Due to their widespread distribution in the Earth's crust, it seems likely that altered basalts could be targeted for CO2 storage via subsurface carbon mineralization. To assess the potential efficiency of this approach, the steady state release rates of major elements from a suite of altered basalts have been measured at pH 3, 120 °C, and far from equilibrium conditions. The altered basalt samples have chemical compositions close to that of fresh basalt, but their mineralogy varies due to their alteration either at the Earth's surface or hydrothermal conditions at temperatures up to 250 °C. The studied altered basalts contain variable amounts of primary plagioclase and pyroxene, and substantial secondary phases including quartz, zeolites, epidote, chlorites and clay minerals. Despite their differing mineralogy, the steady-state element release rates of all the altered basalts are similar to each other when normalized to geometric surface area.
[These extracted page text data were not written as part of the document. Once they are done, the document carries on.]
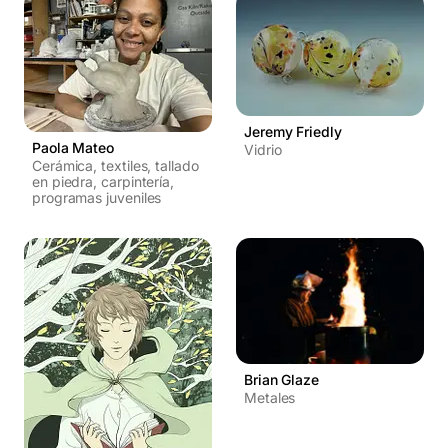
Jeremy Friedly
Paola Mateo
Vidrio
Cerámica, textiles, tallado
en piedra, carpintería,
programas juveniles
Brian Glaze
Metales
These rates, however, are one to three orders of magnitude slower than corresponding release rates of basaltic glass and fresh crystalline basalt, depending on the element and on whether the rates are normalized to initial BET or geometric surface area. If present in small amounts in the altered basalts, calcite dissolves rapidly in the acidic reactive fluids, and does not contribute to the measured steady-state calcium release rates. Taken together, the results of this study indicate that altered basalt formations can provide sufficient divalent cations for subsurface carbon mineralization. As the element release rates of these altered basalts are lower than those of basaltic glass or fresh crystalline basalt, efforts to carbonate subsurface altered basalts may be best targeted at systems having temperatures in excess of 100 °C to compensate for the lower reactivity of these rocks.